4.4.3 解码器架构对比。最后,在保持视觉编码器输出特征不变的情况下,我们分析了描述生成解码器结构对性能的影响。我们将CoCa风格的多模态Transformer解码器替换为传统的GPT-2文本生成模型。如表5所示,使用GPT-2描述生成器时模型描述质量显著下降。这表明我们方法中的CoCa风格Transformer解码器能更有效地将对比学习对齐的视觉特征融入语言生成过程,从而生成语义更丰富、与场景关联更紧密的描述。
4.5 Qualitative Results
4.5 定性结果
We compare qualitative results with the state-of-the-art Vote2Cap $\mathrm{DETR++}$ model [13] in Figure 3. It can be seen that our method can accurately describe the attributes and categories of 3D scenes.

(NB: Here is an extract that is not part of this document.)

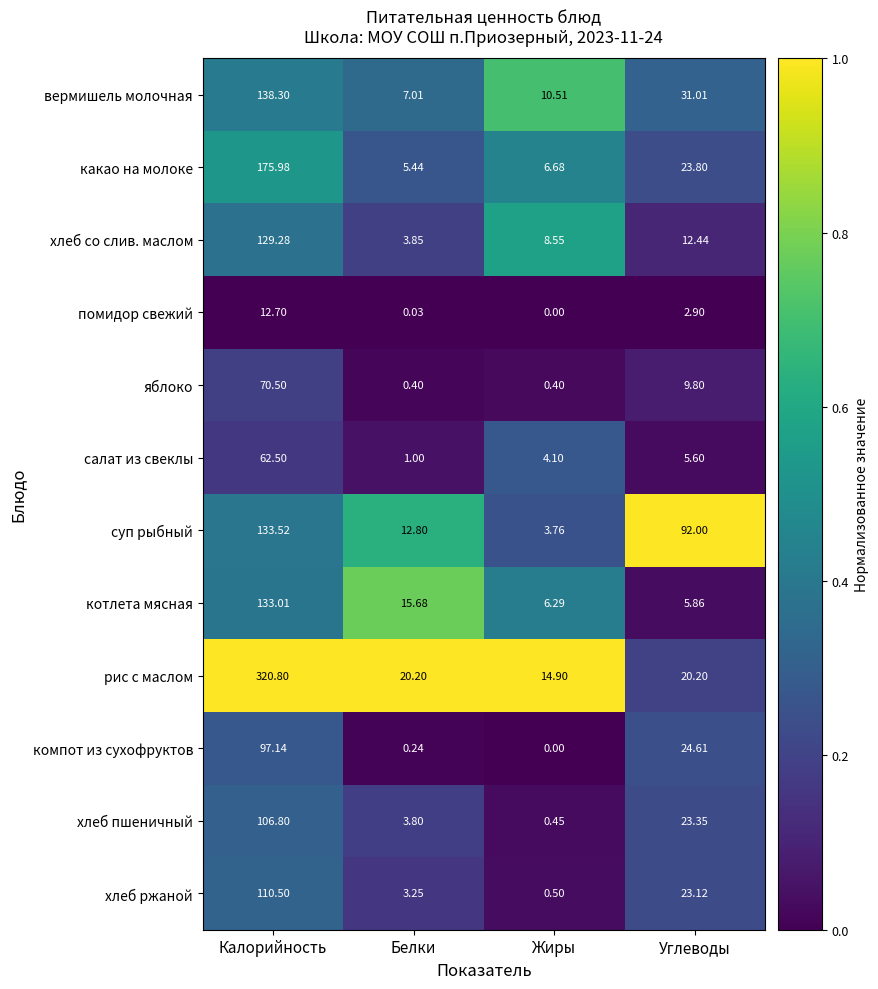

Which series has the widest spread of values?

рис с маслом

我们在图 3 中与最先进的 Vote2Cap $\mathrm{DETR++}$ 模型 [13] 进行了定性结果对比。可以看出,我们的方法能够准确描述 3D 场景的属性和类别。
5 Conclusion
5 结论
In this work, we propose 3D CoCa, a unified contrastive-captioning framework for 3D vision-language tasks. By jointly learning contrastive 3D-text representations and caption generation within a single model, 3D CoCa eliminates the need for any explicit 3D object detectors or proposal stages. This unified approach enables direct 3D-to-text alignment in a shared feature space, leading to improved spatial reasoning and more precise semantic grounding compared to previous methods. Experiments on two widely used datasets validate that our proposed 3D CoCa model significantly outperforms existing methods across standard captioning metrics and proves the benefits of our contrastive learning strategy.
在本工作中,我们提出了3D CoCa,一个用于3D视觉语言任务的统一对比-描述框架。通过在一个单一模型中联合学习对比式3D-文本表征和描述生成,3D CoCa消除了对任何显式3D物体检测器或提案阶段的需求。这种统一方法能够在共享特征空间中实现直接的3D到文本对齐,与先前方法相比,带来了改进的空间推理和更精确的语义基础。在两个广泛使用的数据集上的实验验证了我们提出的3D CoCa模型在标准描述指标上显著优于现有方法,并证明了我们对比学习策略的优势。